Rhizospheres commonly harbor a great diversity of microorganisms, many of which interact with the plants and soil, favouring plant nutrient acquisition and/or contributing to the recycling of organic compounds and/or taking part in symbiotic associations and therefore having global benefits to plant ecosystems. However, when it comes to agriculture, frequently, there is a tendency to remove any plant different from that of the species being cultivated. This work aimed to display the microbial communities associated with the roots of native vegetation wildly growing in soil devoted to agricultural crops. Thus, high-throughput sequencing of culture-independent marker genes was performed for bacteria and fungi from these habitats. Rhizospheres were collected from several sampling sites within the same agricultural area in dry land after a period of prolonged environmental high temperatures.

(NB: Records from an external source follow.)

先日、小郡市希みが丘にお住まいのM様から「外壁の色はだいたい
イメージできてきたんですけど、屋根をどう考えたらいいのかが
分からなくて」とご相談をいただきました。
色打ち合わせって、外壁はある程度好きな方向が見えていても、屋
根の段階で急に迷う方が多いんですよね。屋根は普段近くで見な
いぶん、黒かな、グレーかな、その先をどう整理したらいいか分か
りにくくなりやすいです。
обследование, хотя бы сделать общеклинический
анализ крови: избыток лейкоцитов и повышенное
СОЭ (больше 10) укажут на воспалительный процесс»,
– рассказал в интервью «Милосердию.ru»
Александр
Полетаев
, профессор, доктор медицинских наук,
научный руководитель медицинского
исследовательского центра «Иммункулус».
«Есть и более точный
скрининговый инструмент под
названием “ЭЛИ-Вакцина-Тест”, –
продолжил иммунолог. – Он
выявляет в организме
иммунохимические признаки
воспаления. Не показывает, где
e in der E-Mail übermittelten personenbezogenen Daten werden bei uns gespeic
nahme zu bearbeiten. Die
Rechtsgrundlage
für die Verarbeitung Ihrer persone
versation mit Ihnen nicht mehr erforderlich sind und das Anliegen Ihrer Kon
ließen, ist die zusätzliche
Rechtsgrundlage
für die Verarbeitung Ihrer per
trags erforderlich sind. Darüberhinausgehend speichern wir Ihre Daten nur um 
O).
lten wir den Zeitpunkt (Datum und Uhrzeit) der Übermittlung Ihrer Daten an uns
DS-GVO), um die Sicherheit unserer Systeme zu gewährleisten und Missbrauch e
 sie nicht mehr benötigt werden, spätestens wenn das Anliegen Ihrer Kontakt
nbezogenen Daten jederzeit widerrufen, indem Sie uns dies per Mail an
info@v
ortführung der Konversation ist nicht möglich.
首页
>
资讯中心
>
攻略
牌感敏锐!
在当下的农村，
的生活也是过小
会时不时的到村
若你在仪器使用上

With respect to bacteria, results revealed a number of OTUs ranging from 3,210 to 3,266, with the relatively most abundant identified families and/or genera being Bacillus, Caulobacter, Domibacillus, Erwiniaceae, Glycomyces, Lechevalieria, Massilia, Micrococcaceae, Paenarthrobacter, Promicromonospora, Pseudomonas, Rhizobiaceae, Sphingomonas, Streptomyces, and Terribacillus. With respect to fungi, the results revealed a number of OTUs ranging from 963 to 973, with the relatively most abundant identified families and/or genera being Alternaria, Aspergillus, Aureobasidium, Chaetomium, Cladosporium, Coniothyrium, Didymellaceae, Entoloma, Fusarium, Macrophomina, Monosporascus, Poculum, and Sclerostagonospora. All of them, along with the totality of the substantial minority species, can contribute with their activity to the sustainability of the agricultural soil. Information on the composition of the rhizosphere bacterial and fungal communities allows for a deeper understanding of their potential functions and, eventually, of their beneficial effects on plant growth under challenging environmental conditions.